Fortunately, Aftel frequently includes her own anecdotes about her work as a perfumer, because I think that the book wouldn’t be quite as firm without them. It’s all well and good to discuss these intriguing philosophical questions, but without some binding thread the book would fall apart. That’s where the whole perfumery idea comes in, and where Aftel’s experience as a perfumer comes into play. If she had not included that aspect, the book would feel very loose and disjointed, something to merely flip through as one pleases, instead of something to really spend time with and delve into.
It’s also rather clear that Aftel’s writing really comes to life when she’s talking about perfume, or her work, or her life a perfumer. The book as a whole has a relatively unified tone, but where her writing stands out the most is when she’s talking about what she loves most—which is not, necessarily, history or economics or science. There is nothing wrong with this, of course, just something I noted while reading the book, because I realised that I always took a touch longer to get through a portion of text if Aftel was talking about some aspect of her work, or was telling a personal anecdote.

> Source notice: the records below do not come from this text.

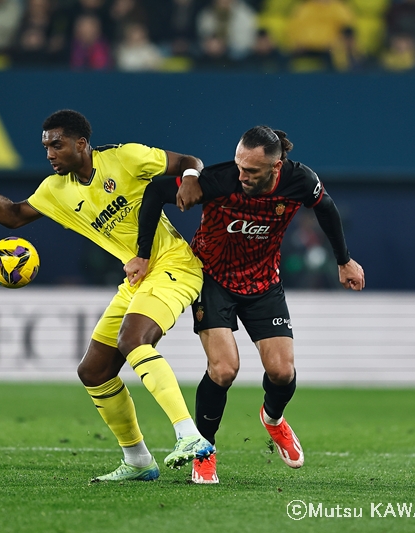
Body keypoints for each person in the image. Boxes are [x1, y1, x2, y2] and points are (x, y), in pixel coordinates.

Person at [0, 109, 214, 481]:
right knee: (94, 371)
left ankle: (189, 436)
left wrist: (191, 177)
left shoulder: (125, 157)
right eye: (46, 146)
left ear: (81, 144)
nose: (49, 153)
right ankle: (138, 461)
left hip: (175, 265)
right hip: (136, 279)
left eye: (57, 144)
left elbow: (189, 161)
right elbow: (14, 216)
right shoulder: (55, 190)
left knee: (133, 339)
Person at [131, 125, 365, 484]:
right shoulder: (219, 179)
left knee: (282, 373)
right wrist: (143, 255)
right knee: (224, 370)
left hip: (262, 283)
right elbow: (154, 192)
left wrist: (344, 260)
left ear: (276, 167)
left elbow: (327, 209)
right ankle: (204, 450)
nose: (242, 175)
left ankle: (273, 420)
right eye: (240, 166)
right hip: (212, 279)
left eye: (251, 171)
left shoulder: (300, 180)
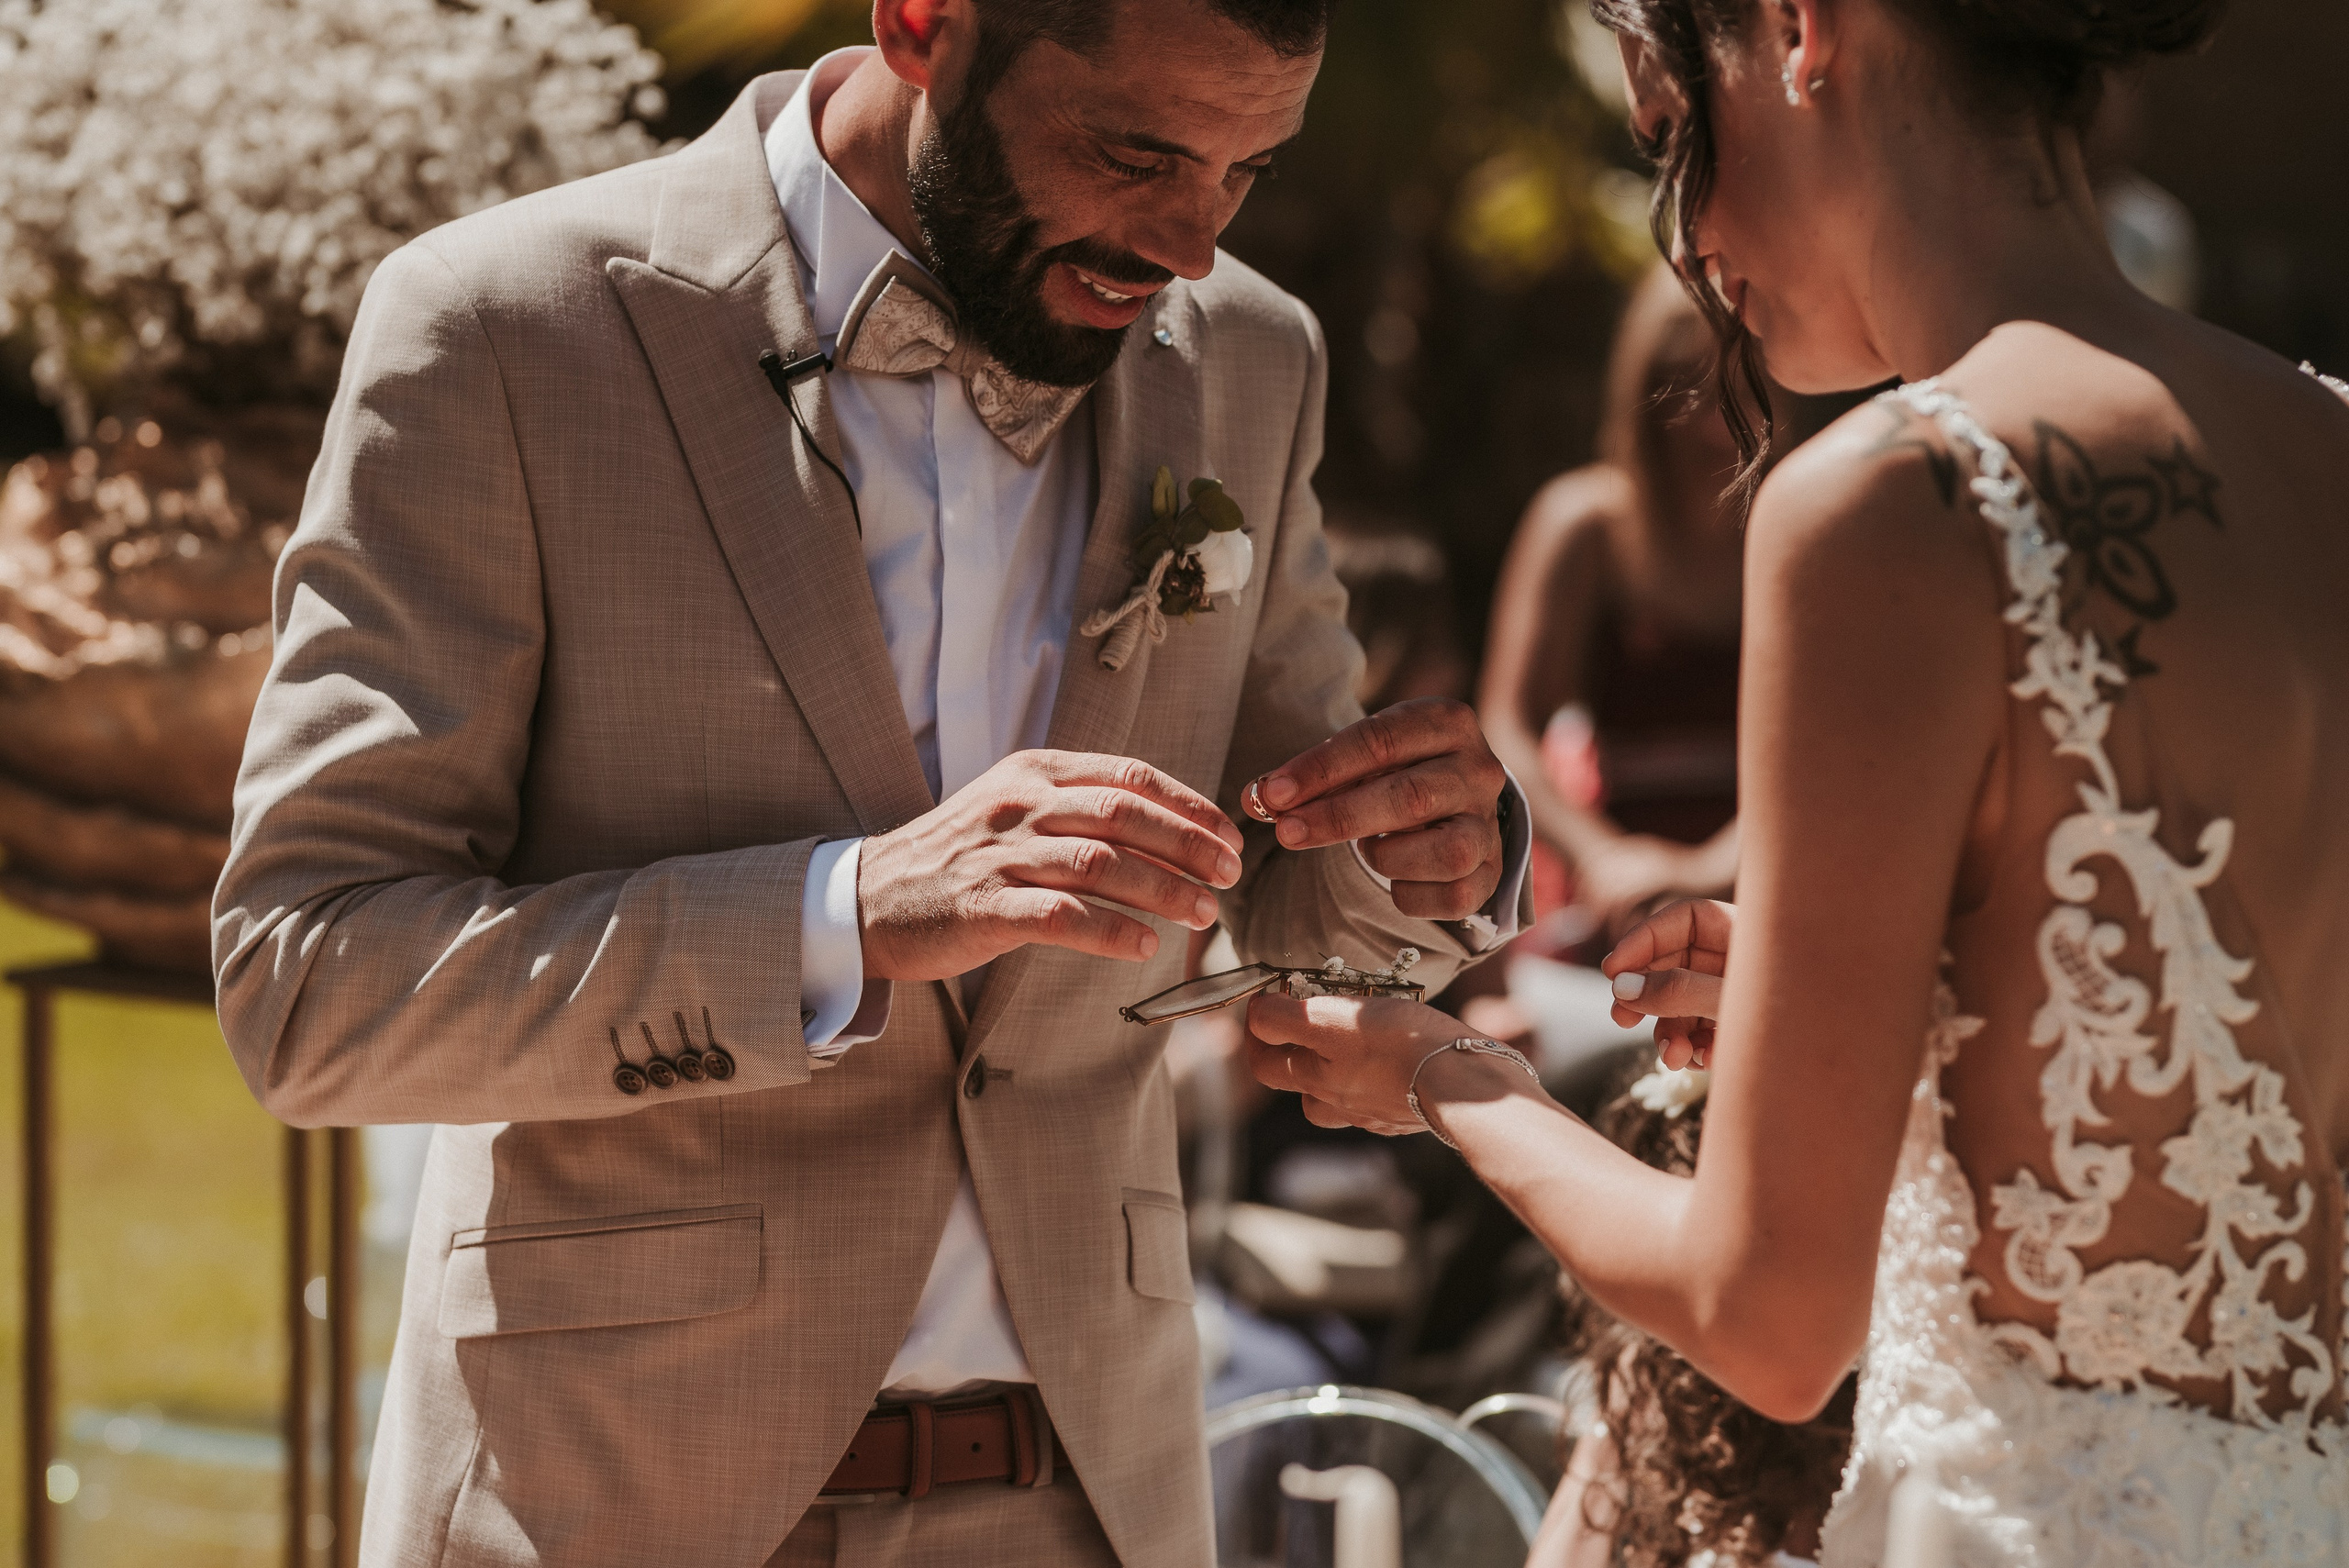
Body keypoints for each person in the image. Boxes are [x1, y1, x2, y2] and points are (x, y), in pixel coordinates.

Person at [210, 2, 1533, 1563]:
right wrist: (844, 914)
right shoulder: (504, 326)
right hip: (614, 1495)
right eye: (1136, 156)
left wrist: (1417, 857)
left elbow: (1295, 874)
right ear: (923, 24)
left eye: (1244, 171)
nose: (1191, 243)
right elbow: (312, 982)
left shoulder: (1251, 353)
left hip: (1086, 1499)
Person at [1241, 0, 2349, 1561]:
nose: (1687, 238)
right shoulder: (2325, 443)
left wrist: (1442, 1072)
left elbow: (1769, 1320)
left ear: (1798, 27)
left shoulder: (1896, 506)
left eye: (1668, 140)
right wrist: (1887, 1032)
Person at [1481, 263, 1745, 943]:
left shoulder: (1800, 520)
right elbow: (1507, 729)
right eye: (1690, 379)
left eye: (1743, 377)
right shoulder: (1587, 526)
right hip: (1620, 900)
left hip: (1766, 884)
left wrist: (1709, 870)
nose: (1715, 420)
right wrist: (1601, 855)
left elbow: (1829, 754)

Overall, Fragrant: The Secret Life of Scent is an engaging read: it sucked me in the way any good book, fiction or otherwise, ought to, and held me there for its entirety. It’s not without some weak spots, however: there’s a lack of cohesiveness in some of the individual chapters, and none of those chapters really go in-depth into the ingredient itself, focusing instead on the theme that Aftel has associated with each one and discussing history and philosophy as necessary to emphasise her point. However, this tendency towards lightness is what makes this book such a good introduction to the craft of perfumery, and the recipes at the end of each chapter are sure to encourage more than a few readers to give making their own scents a shot. Fortunately, Aftel provides a list of sources at the end of the book, so that readers can find the tools and ingredients they need if they feel inspired enough to give perfumery a try.